Pour renforcer leur spécialisation, les prestataires disposent de deux moyens d’action :
• s’intégrer en amont dans la chaîne de production pour renforcer leur caractère industriel, quitte à abandonner le domaine pur de la différenciation retardée ;
• constituer des groupes de prestataires spécialisés dans une technique et/ou un secteur particuliers.

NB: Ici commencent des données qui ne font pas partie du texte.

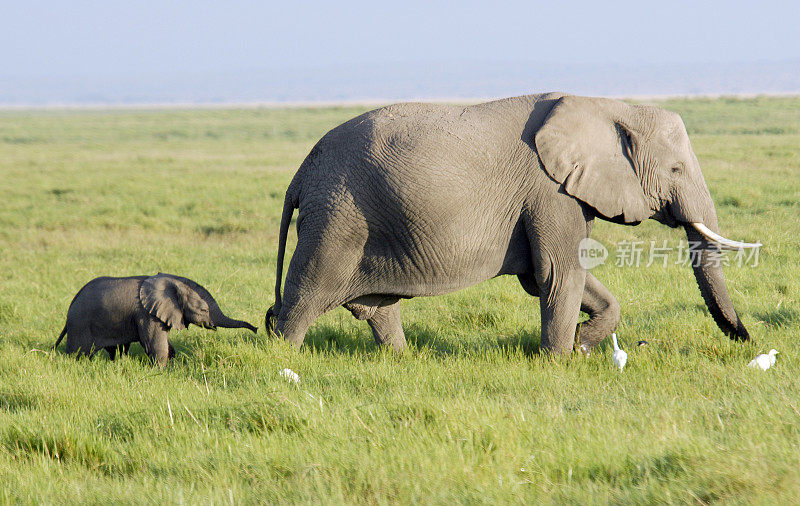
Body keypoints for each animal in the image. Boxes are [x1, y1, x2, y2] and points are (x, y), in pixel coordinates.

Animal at [55, 274, 256, 366]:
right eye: (204, 310)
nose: (256, 329)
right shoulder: (146, 314)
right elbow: (156, 344)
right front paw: (160, 371)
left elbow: (166, 345)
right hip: (80, 325)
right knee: (78, 353)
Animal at [266, 96, 760, 356]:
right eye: (676, 170)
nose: (745, 337)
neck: (605, 105)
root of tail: (300, 174)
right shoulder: (550, 192)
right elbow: (559, 274)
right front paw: (561, 361)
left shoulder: (559, 194)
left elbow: (557, 277)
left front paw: (582, 343)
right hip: (337, 218)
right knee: (305, 295)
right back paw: (281, 359)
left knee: (374, 307)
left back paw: (401, 360)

Ainsi, ils pourraient tenter de tenir leur clients captifs (grâce à une compétence accrue) tout en tenant les prestataires logisticiens à l’écart (grâce à une plus forte industrialisation de leur métier).
• L’intégration amont
Lorsque les prestataires logistiques concurrencent les prestataires spécialisés sur des opérations de copacking, c’est qu’ils remontent dans la chaîne de production, au-delà de leur positionnement historique. Ceci s’explique par la volonté de tous les prestataires de développer des prestations à plus forte valeur ajoutée. Le postulat sous-jacent est que la valeur ajoutée se trouve toujours en amont dans la chaîne de production. Si ce n’est pas toujours le cas (cela dépend en particulier de la nature du produit), cela n’empêche pas les prestataires de faire évoluer leur positionnement dans ce sens. Les prestataires en comanufacturing peuvent faire de même, non pour chercher une valeur ajoutée supplémentaire dans leur prestation, mais pour se protéger de l’intrusion des prestataires logistiques. Pour cela, il doit renforcer sa position concurrentielle et sa spécialisation dans une technique particulière. Cette stratégie se retrouve notamment chez les prestataires spécialisés dans le domaine de la pharmacie, de la chimie fine et des produits d’entretien. Le but de ses rapprochements est aussi bien de renforcer la spécialisation des prestataires que d’atteindre rapidement une taille critique pour limiter la concurrence. Toutefois, ce n’est pas la panacée en cas de difficultés pour un prestataire. Ainsi, le rachat d’Alizol par Chimiotechnic n’a pas empêché sa mise en redressement judiciaire : l’entreprise n’a jamais pu développer une offre convaincante à destination de ses clients. De même, la constitution de groupes ne règle pas le problème de la très forte exposition des prestataires à leur client principal. L’usine Pharmacia d’Evreux, rachetée par Delmas-Delpharm, s’est ainsi trouvée en difficulté quand elle a perdu le contrat de fabrication de l’édulcorant Canderel, représentant 40 % de l’activité. Le comanufacturing est apparu comme une conséquence logique de la demande d’externalisation supplémentaire de la part de certains secteurs d’activité, et notamment de la pharmacie. Des prestataires spécialisés ont répondu à cette
demande, en proposant une offre très technique. Par la suite, d’autres secteurs sont venus au comanufacturing (agro-alimentaire, électronique). Dès lors, les prestataires logistiques se sont intéressés au marché, considéré comme une extension logique de leur activité. Certains se rendent compte qu’en réalité, le comanufacturing est un métier à part qui risque d’être marginalisé au sein de groupes aux métiers trop diversifiés (transport, logistique, copacking…). Ils préfèrent donc se séparer de cette activité : c’est le cas de Hays Logistique. Pour répondre à l’intrusion des logisticiens, les prestataires spécialisés dans le comanufacturing disposent de deux moyens d’action : l’évolution de leur positionnement (en remontant dans la chaîne de production vers des opérations plus industrielles encore) ou la constitution de groupes propres à renforcer la spécialisation (dans une technique particulière). La concentration et la spécialisation des prestataires de comanufacturing devrait s’accentuer au cours des prochaines années car elle est portée par des tendances de fond : nécessité de réaliser des économies d’échelle, capacité à résister aux pressions sur les prix des clients. Ce mouvement de concentration est déjà engagé dans la pharmarcie et la chimie ; il devrait gagner des secteurs plus atomisés comme l’agroalimentaire et le high tech (électronique, informatique, téléphonie). Toutefois, à force de remonter dans la chaîne de production, les prestataires quittent progressivement le domaine du comanufacturing pour celui de la soustraitance industrielle. A partir du moment où ils n’introduisent plus de différenciation au niveau du produit, on ne peut plus parler de comanufacturing.